Joshua Banka died in his bathroom, surrounded by the drugs that consumed him.
A baggie of heroin sat near the sink. Several bottles contained oxycodone tablets and other potent painkillers. Syringes littered the room.
Now, the sordid scene discovered in April 2010 by officers in the town of Nevada, Iowa, provides the backdrop for high-minded Supreme Court consideration. The Iowa case is one of more than 40 already scheduled for the court’s new term, which starts Monday, Oct. 7, and will last – like its roller-coaster predecessors – through next June.
“They all seem to be action-packed in one way or another,” said John Malcolm, a senior legal fellow at the Heritage Foundation, a conservative policy think tank.
For the convicted Iowa drug dealer, Marcus Burrage, now serving 20 years in a federal prison in Texas, the upcoming Banka case presents a crucial chance to secure earlier release. The case could also be key for other accused dealers, as justices could determine what prosecutors must prove to secure conviction on a charge of distributing a drug that causes death.Put simply, it’s a question of testing the cause-and-effect connection between drug and death.

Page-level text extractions
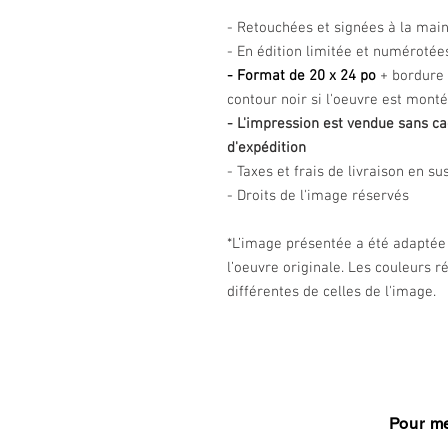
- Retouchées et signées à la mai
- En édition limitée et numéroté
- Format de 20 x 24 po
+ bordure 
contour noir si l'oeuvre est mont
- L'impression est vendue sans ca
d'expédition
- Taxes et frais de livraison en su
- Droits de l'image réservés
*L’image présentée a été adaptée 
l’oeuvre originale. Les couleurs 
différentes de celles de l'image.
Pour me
...
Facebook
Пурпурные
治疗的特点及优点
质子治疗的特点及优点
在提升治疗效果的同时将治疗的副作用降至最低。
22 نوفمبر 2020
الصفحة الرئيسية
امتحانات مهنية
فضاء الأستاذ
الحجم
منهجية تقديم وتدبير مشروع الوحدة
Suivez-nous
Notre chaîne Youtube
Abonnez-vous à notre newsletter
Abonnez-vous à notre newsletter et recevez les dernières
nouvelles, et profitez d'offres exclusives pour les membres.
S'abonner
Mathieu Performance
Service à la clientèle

**EXERCISE BRIEF**: Reproduce the entire news article about the Iowa overdose case word for word.

**SOLUTION TO THE EXERCISE**:
Joshua Banka died in his bathroom, surrounded by the drugs that consumed him.
A baggie of heroin sat near the sink. Several bottles contained oxycodone tablets and other potent painkillers. Syringes littered the room.
Now, the sordid scene discovered in April 2010 by officers in the town of Nevada, Iowa, provides the backdrop for high-minded Supreme Court consideration. The Iowa case is one of more than 40 already scheduled for the court’s new term, which starts Monday, Oct. 7, and will last – like its roller-coaster predecessors – through next June.
“They all seem to be action-packed in one way or another,” said John Malcolm, a senior legal fellow at the Heritage Foundation, a conservative policy think tank.
For the convicted Iowa drug dealer, Marcus Burrage, now serving 20 years in a federal prison in Texas, the upcoming Banka case presents a crucial chance to secure earlier release. The case could also be key for other accused dealers, as justices could determine what prosecutors must prove to secure conviction on a charge of distributing a drug that causes death.Put simply, it’s a question of testing the cause-and-effect connection between drug and death.